Photograph by Mr Joerg Buschmann/SIME/4Corners
With its picture-postcard water tower and fire station, this town has three hard-to-believe claims to fame. First, it is home to the Marfa lights – a cosmic phenomenon not unlike the aurora borealis or an optical illusion depending on who you ask. Second, it boasts the world’s first fake Prada store. An installation piece on its outskirts created by Scandinavian artists Elmgreen & Dragset, who set up shop (but never actually opened it) in 2005. Third, despite having only 2,000 hipsterish residents and being 200 miles from the nearest major airport (the local airstrip doesn’t really count), it has a cultural scene to rival a small city. Visitors flock here for the film festival in July, to gawp at the stars from the observatory and feast their eyes on Mr Donald Judd’s large-scale concrete cubes and 100 aluminium prisms. A tour of Mr Judd’s Chinati Foundation gallery, his carefully preserved home and studios is a must, as is the Mr Dan Flavin installation of fluorescent lights.

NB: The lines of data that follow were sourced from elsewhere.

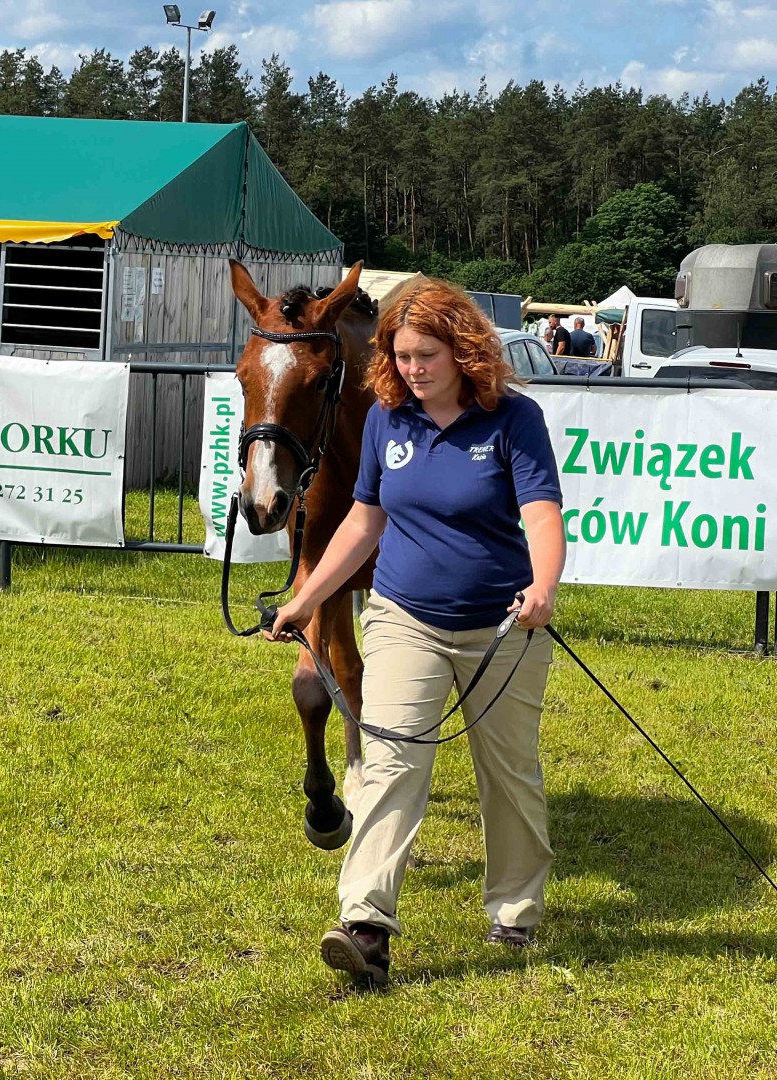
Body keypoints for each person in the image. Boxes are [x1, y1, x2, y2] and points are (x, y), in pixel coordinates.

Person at [264, 275, 565, 988]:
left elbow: (543, 516)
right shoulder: (386, 422)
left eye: (426, 354)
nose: (412, 368)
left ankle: (515, 911)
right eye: (401, 355)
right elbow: (363, 522)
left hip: (502, 625)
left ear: (463, 351)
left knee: (508, 772)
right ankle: (365, 925)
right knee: (389, 760)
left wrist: (543, 586)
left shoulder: (512, 420)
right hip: (404, 617)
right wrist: (307, 598)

Where to stay: at El Cosmico you can laze in a hammock, soak under the stars (and “lights”) in a wood-fired hot tub and sleep in an aluminium trailer.
Santa Elena Canyon

Photograph by Mr Witold Skrypczak/Getty Images
The best way to enter the Santa Elena Canyon is via the Rio Grande, which runs through it. But only when the river is sufficiently high (the autumn months offer the best chance of this). Don’t expect the raging rapids of Yosemite, however – this trip is more scenic than hair-raising, and you can even jump out and float along certain stretches of the 21-mile course. With 26 million years of history mapped out in the limestone rock face, and vultures and red-tailed hawks soaring above the sheer cliffs, it’s a geography field trip and biology lesson all in one.
**Book your trip **
Contrabando

Photograph by Ms Marina Lister
This abandoned film set has been used in numerous Westerns, including the 1989 miniseries Lonesome Dove, based on the Mr Larry McMurtry novel of the same name, which starred Messers Robert Duvall and Tommy Lee Jones. It sits inside the Big Bend Ranch State Park (next to the National Park of the same name), 10 miles west of the town of Lajitas on the Texas State Highway 170. Well signposted, you can pull up on the side of the road and access the set on foot. First constructed in 1985, the swing-door saloon and adobe outhouses are brilliantly photogenic; telegenic even. So bring your Stetson and recreate your own shootout for an Instagram story.
How to get there: drive 10 miles west of the town of Lajitas on the Texas State Highway 170 until you see the sign.